- [Selected text]
Jenkins' Bellefonte Turbine

Jenkins Turbine, Patent no. 190,595
So I am reading the Second Pennsylvania Geological Report for Centre Co. from 1884 (as one does...), and in describing the operations of Eagle (Curtain) Furnace north of Milesburg (which they strangely call Pleasant Furnace, but which is now restored and run in the summer by PHMC), it says of it's operations:
The forge has 8 heating fires, using about 90 bushels charcoal to the ton [of iron]. An old wooden undershot water-wheel furnished power for hammer, soon to be replaced by a Jenkins (Bellefonte) turbine wheel.  Product chiefly for boiler plate. [p. 261]
Other than finding it interesting that the furnace had 8 hearths in a hammer mill, which I had never realized (not sure that that part of the ironworks has been restored), but when I read the comment about the turbine that was about to be installed, and my first thought was, "there's a patent turbine from Bellefonte?!?"  Indeed there is!  Read on.

In 1877, William R. Jenkins, Jr. of Bellefonte received a patent for "Improvements in Turbine Water Wheels" (U.S. Patent no. 190,595) wherein he claimed a simple and durable invention of the type that took horizontal (tangential) water flow and channeled it downward along the wheel's perimeter to derive torque.  This style vied for primacy with the type that took water in vertically at the top and channeled it out radially at the bottom to derive torque, though both are types of reaction turbines (I need to look into this distinction some more; the canonical type of reaction turbine for low-head applications is the Francis turbine from 1848, and Jenkins's seems a variation on that idea).

- [Dataset excerpts]

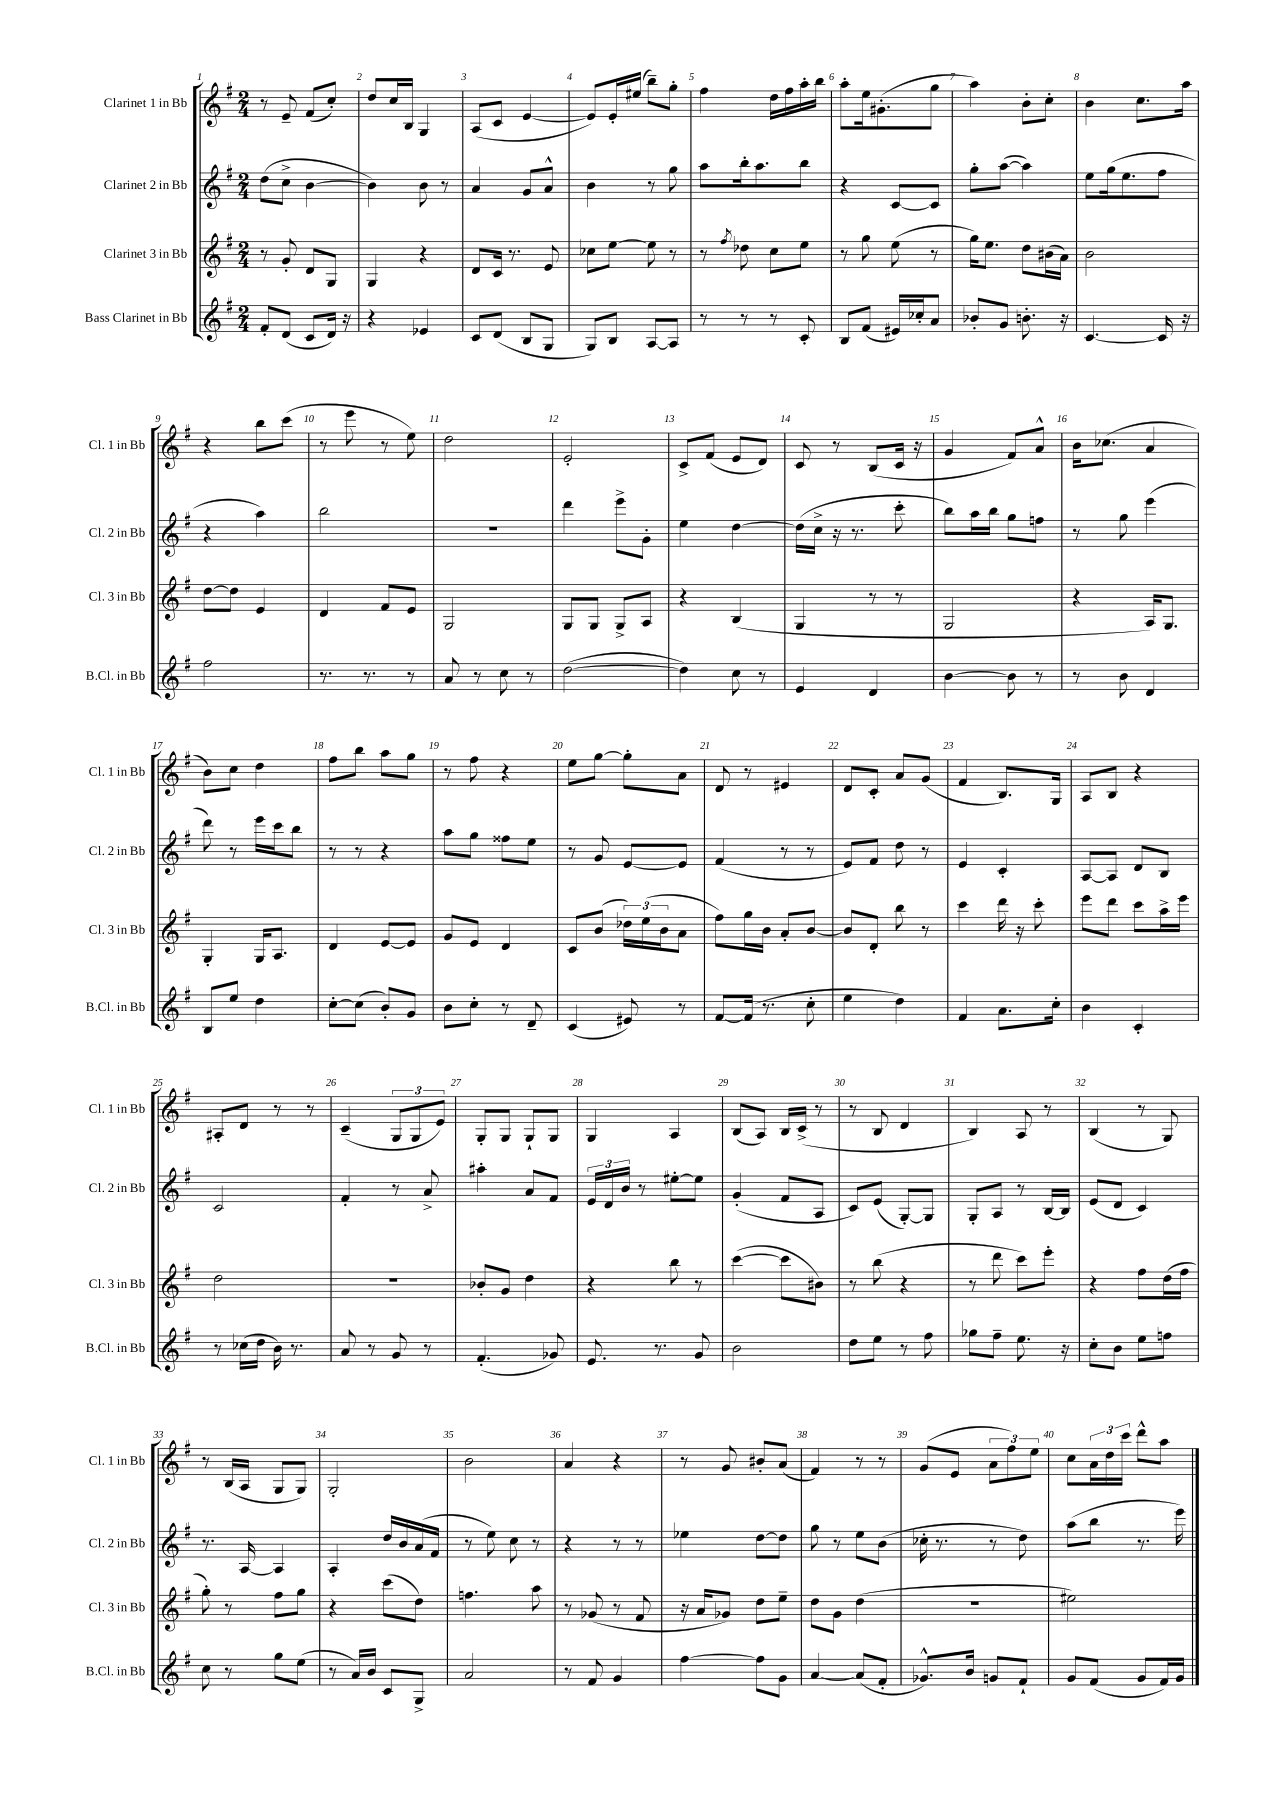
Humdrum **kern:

**kern	**kern	**kern	**kern
*staff4	*staff3	*staff2	*staff1
*clefG2	*clefG2	*clefG2	*clefG2
*k[f#]	*k[f#]	*k[f#]	*k[f#]
*M2/4	*M2/4	*M2/4	*M2/4
8f#'	8r	(8dd	8r
(8d	8g'	8cc^	8e~
8c	8d	[4b	(8f#
16d)	8G	.	8cc')
16r	.	.	.
=	=	=	=
4r	4G	4b])	8dd
.	.	.	16cc
.	.	.	16B
4e-	4r	8b	4G
.	.	8r	.
=	=	=	=
8c	8d	4a	(8A
(8d	16c	.	8c
.	8.r	.	.
8B	.	8g	[4e
8G	8e	8a^^	.
=	=	=	=
8G)	8cc-	4b	8e])
8B	[8ee	.	16e'
.	.	.	(16ee#
[8A	8ee]	8r	8bb~)
8A]	8r	8gg	8gg'
=	=	=	=
8r	8r	8aa	4ff#
.	8qff#	.	.
8r	8dd-	16bb'	.
.	.	8.aa	.
8r	8cc	.	16dd
.	.	.	16ff#
8c'	8ee	8bb	16aa'
.	.	.	16bb
=	=	=	=
8B	8r	4r	8aa'
(8f#	8gg	.	16ee
.	.	.	(8.g#'
16e#)	(8ee	[8c	.
16cc-'	.	.	.
8a	8r	8c]	8gg
=	=	=	=
8b-'	16gg)	8gg'	4aa)
.	8.ee	.	.
8g	.	([8aa	.
8.b'	8dd	4aa])	8b'
.	(16b#	.	8cc'
16r	16a)	.	.
=	=	=	=
[4.c	2b	8ee	4b
.	.	(16gg	.
.	.	8.ee	.
.	.	.	8.cc
16c]	.	8ff#	.
16r	.	.	16aa
=	=	=	=
2ff#	[8dd	4r	4r
.	8dd]	.	.
.	4e	4aa)	8bb
.	.	.	(8ccc
=	=	=	=
8.r	4d	2bb	8r
.	.	.	8eee
8.r	.	.	.
.	8f#	.	8r
8r	8e	.	8ee)
=	=	=	=
8a	2G	2r	2dd
8r	.	.	.
8cc	.	.	.
8r	.	.	.
=	=	=	=
([2dd	8G	4ddd	2e'
.	8G	.	.
.	8G^	8eee^	.
.	8A	8g'	.
=	=	=	=
4dd])	4r	4ee	8c^
.	.	.	(8f#
8cc	(4B	[4dd	8e
8r	.	.	8d)
=	=	=	=
4e	4G	(16dd]	8c
.	.	16cc^	.
.	.	16r	8r
.	.	8.r	.
4d	8r	.	(8B
.	8r	8ccc'	16c
.	.	.	16r
=	=	=	=
[4b	2G	8bb)	4g
.	.	16aa	.
.	.	16bb	.
8b]	.	8gg	8f#)
8r	.	8ff	8a^^
=	=	=	=
8r	4r	8r	16b
.	.	.	(8.cc-
8b	.	8gg	.
4d	16A)	(4eee	4a
.	8.G	.	.
=	=	=	=
8B	4G'	8ddd)	8b)
8ee	.	8r	8cc
4dd	16G	16eee	4dd
.	8.A	16ccc	.
.	.	8bb	.
=	=	=	=
[8cc'	4d	8r	8ff#
(8cc]	.	8r	8bb
8b')	[8e	4r	8aa
8g	8e]	.	8gg
=	=	=	=
8b	8g	8aa	8r
8cc'	8e	8gg	8ff#
8r	4d	8ff##	4r
8d~	.	8ee	.
=	=	=	=
(4c	8c	8r	8ee
.	(8b	8g	[8gg
8e#)	24dd-)	[8e	8gg']
.	(24ee	.	.
.	24b	.	.
8r	8a	8e]	8a
=	=	=	=
[8f#	8ff#)	(4f#	8d
(16f#]	16gg	.	8r
8.r	16b	.	.
.	8a'	8r	4e#
8cc'	[8b	8r	.
=	=	=	=
4ee	8b]	8e)	8d
.	8d'	8f#	8c'
4dd)	8bb	8dd	8a
.	8r	8r	(8g
=	=	=	=
4f#	4ccc	4e	4f#
8.a	16ddd	4c'	8.B)
.	16r	.	.
.	8ccc'	.	.
16cc'	.	.	16G
=	=	=	=
4b	8eee	[8A	8A
.	8ddd	8A]	8B
4c'	8ccc	8d	4r
.	16aa^	8B	.
.	16eee	.	.
=	=	=	=
8r	2dd	2c	8A#'
(16cc-	.	.	8d
16dd	.	.	.
16b)	.	.	8r
8.r	.	.	.
.	.	.	8r
=	=	=	=
8a	2r	4f#'	(4c~
8r	.	.	.
8g	.	8r	12G
.	.	.	12G
8r	.	8a^	.
.	.	.	12e)
=	=	=	=
(4.f#'	8b-'	4aa#'	8G'
.	8g	.	8G
.	4dd	8a	8G`
8g-)	.	8f#	8G
=	=	=	=
8.e	4r	24e	4G
.	.	24d	.
.	.	24b	.
.	.	8r	.
8.r	.	.	.
.	8bb	[8ee#'	4A
8g	8r	8ee#]	.
=	=	=	=
2b	([4ccc	(4g'	(8B
.	.	.	8A)
.	8ccc]	8f#	16B
.	.	.	(16c^
.	8b#)	8A	8r
=	=	=	=
8dd	8r	8c)	8r
8ee	(8bb	(8e	8B
8r	4r	[8G')	4d
8ff#	.	8G]	.
=	=	=	=
8gg-	8r	8G'	4B)
8ff#~	8ddd	8A	.
8.ee	8ccc)	8r	8A
.	8eee'	[16B	8r
16r	.	16B]	.
=	=	=	=
8cc'	4r	(8e	(4B
8b	.	8d	.
8ee	8ff#	4c)	8r
8ff	(16dd	.	8G)
.	16ff#	.	.
=	=	=	=
8cc	8gg')	8.r	8r
8r	8r	.	(16B
.	.	[16A	16A
8gg	8ff#	4A]	8G
(8ee	8gg	.	8G)
=	=	=	=
8r	4r	4A'	2G'
16a)	.	.	.
16b	.	.	.
8c	(8ccc	16dd	.
.	.	16b	.
8G^	8dd)	(16a	.
.	.	16f#	.
=	=	=	=
2a	4.ff	8r	2b
.	.	8ee)	.
.	.	8cc	.
.	8aa	8r	.
=	=	=	=
8r	8r	4r	4a
8f#	(8g-	.	.
4g	8r	8r	4r
.	8f#	8r	.
=	=	=	=
[4ff#	16r	4ee-	8r
.	16a	.	.
.	8g-)	.	8g
8ff#]	8dd	[8dd	8b#'
8g	8ee~	8dd]	(8a
=	=	=	=
[4a	8dd	8gg	4f#)
.	8g	8r	.
(8a]	(4dd	8ee	8r
8f#'	.	(8b	8r
=	=	=	=
8.g-^^)	2r	16cc-'	(8g
.	.	8.r	.
.	.	.	8e
16b	.	.	.
8g	.	8r	12a
.	.	.	12ff#)
8f#`	.	8dd)	.
.	.	.	12ee
=	=	=	=
8g	2ee#)	(8aa	8cc
(8f#	.	8bb	24a
.	.	.	24dd
.	.	.	24ccc
8g	.	8.r	8ddd^^
16f#)	.	.	8aa
16g	.	16eee)	.
==	==	==	==
*-	*-	*-	*-
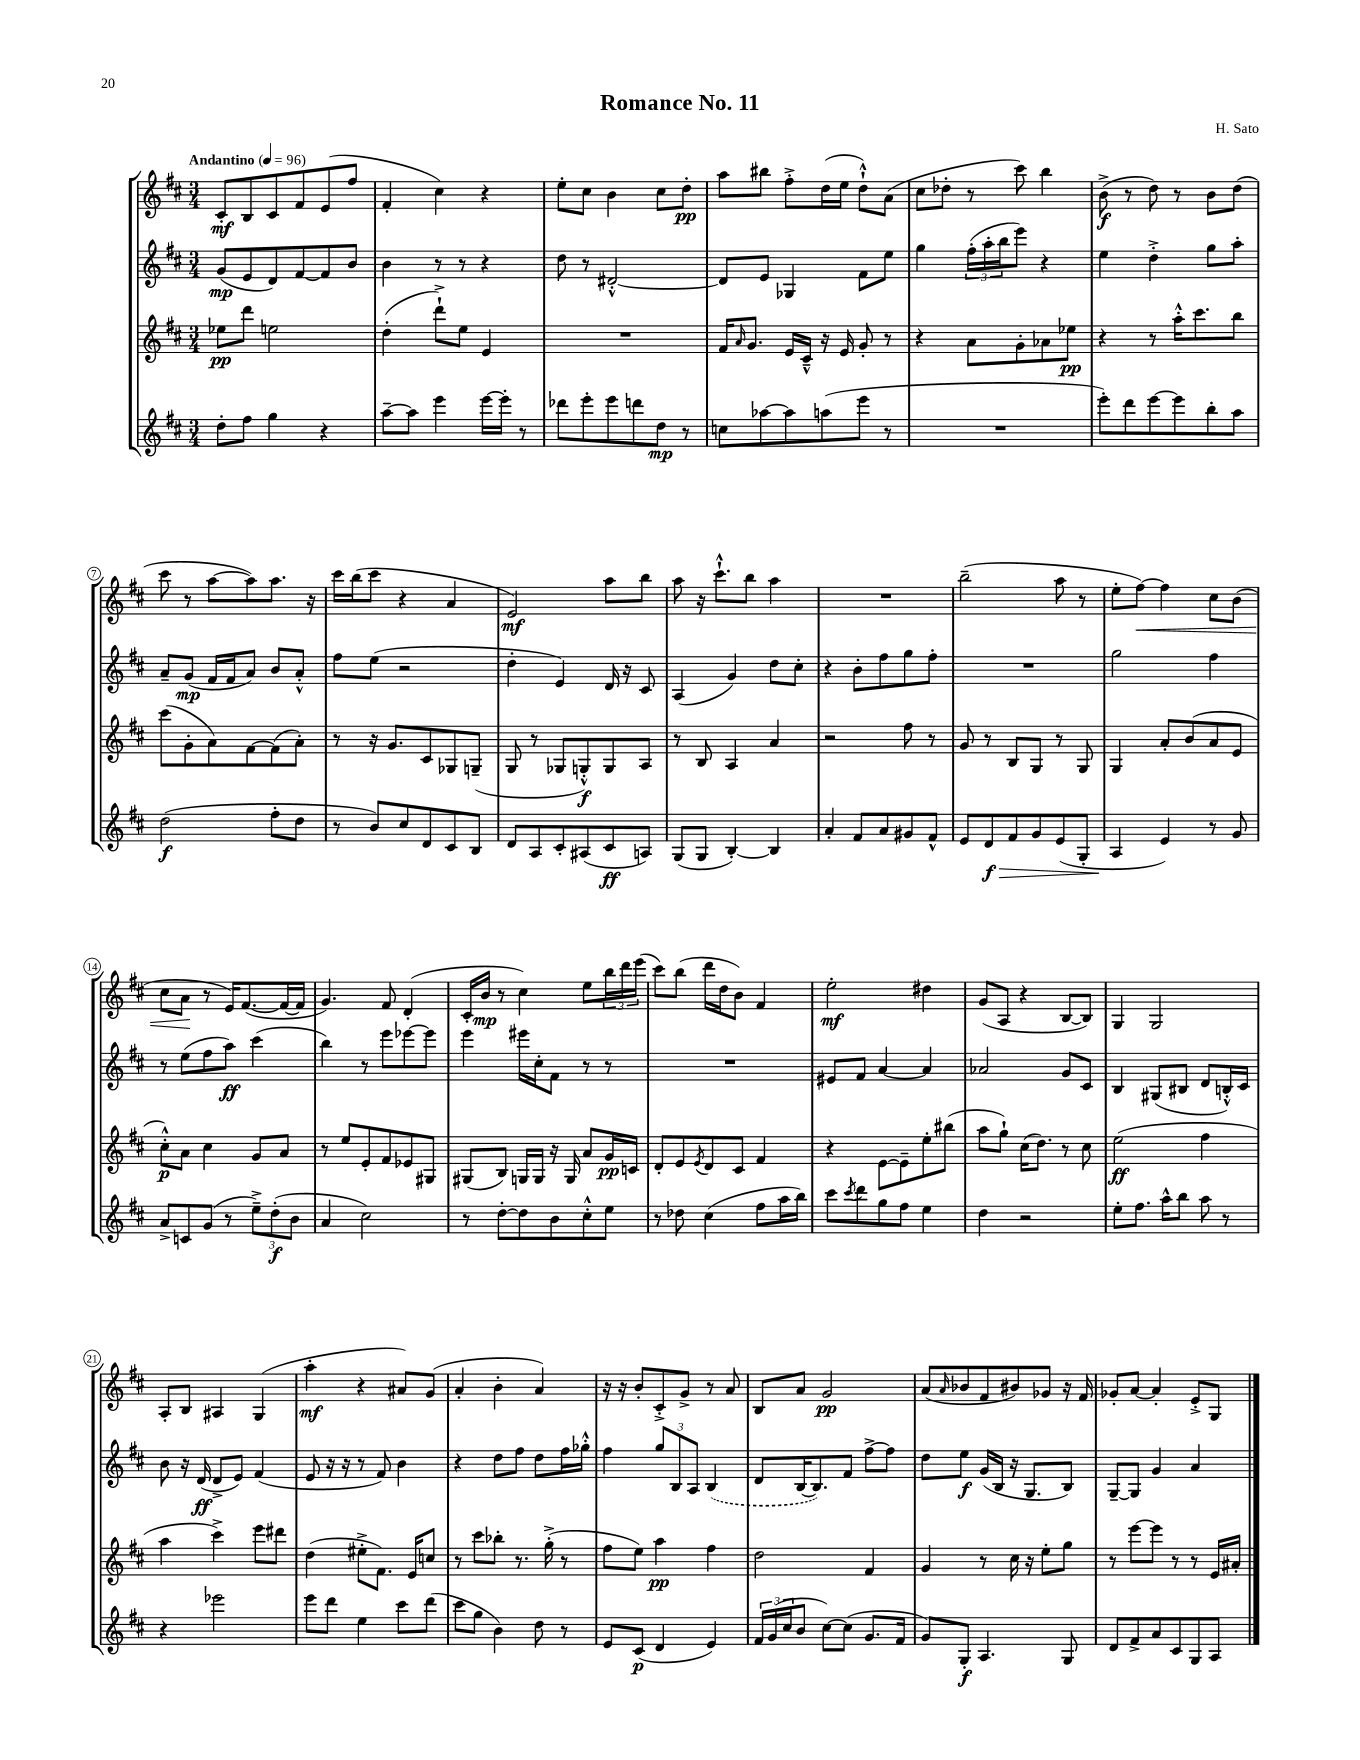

- [Challenge A]
Answer these questions about the text on the Jenkins turbine, one per line:
(i) How many heating fires did the forge have, according to the 1884 report?
(ii) In what year did William R. Jenkins, Jr. receive his turbine patent?
(iii) Which turbine does the text call the canonical reaction turbine for low-head applications?
- [Challenge B]
Resume the text on the Jenkins turbine, picking up after its last sentence.

- [Response A]
(i) 8
(ii) 1877
(iii) The Francis turbine, from 1848

- [Response B]
Jenkins' inverted-cone form of the turbine tried to combine light-weight manufacture (hence the empty hollow cone above), water striking the blades perpendicularly in order to deliver the greatest force, and blade shapes that let the water slightly lift the turbine, thereby reducing friction on the lower bearing.  Jenkins claimed that this would derive the maximum power from the water.


A decade after Jenkins patented the turbine, the Eagle Iron Works was interested in installing one, so he clearly had some success with the design.  Since, though, the iron works was only about 6 miles from Bellefonte, that might not be too surprising.  The advertisement below, however, from The Roller Mill, vol. 12 (July 1893), shows that Jenkins saw some success in his venture.

More to come on Jenkins & Lingle shortly...

13 February 2011

Nice Letterhead from Bellefonte

click to enlarge
Not much to report in central PA industrial history during these snowy months.  But at the left is a neat bit of letterhead that recently passed through eBay. It appears that Mr. H. Mann (Harvey Mann, 1804-70) bought what looks to be a long ton of coal for $7.35.  No doubt this went to power his axe factories, i.e., Mann's Axe Factory, located just up the Logan Branch of Spring Creek from Bellefonte or possibly his second axe factory up the main branch of Spring Creek, now in the area known as Fisherman's Paradise.  Mann's axes are famous in central PA, and while those from Lewistown fetch a few dozen dollars in antique shops and on eBay, if you can find one stamped 'Bellefonte' or 'Axemann' (the village on Logan Branch today), you have a rare piece indeed.  He closed these factories in 1870 and concentrated his works at Lewistown (later American Axe and Tool, and now part of Collins Axes).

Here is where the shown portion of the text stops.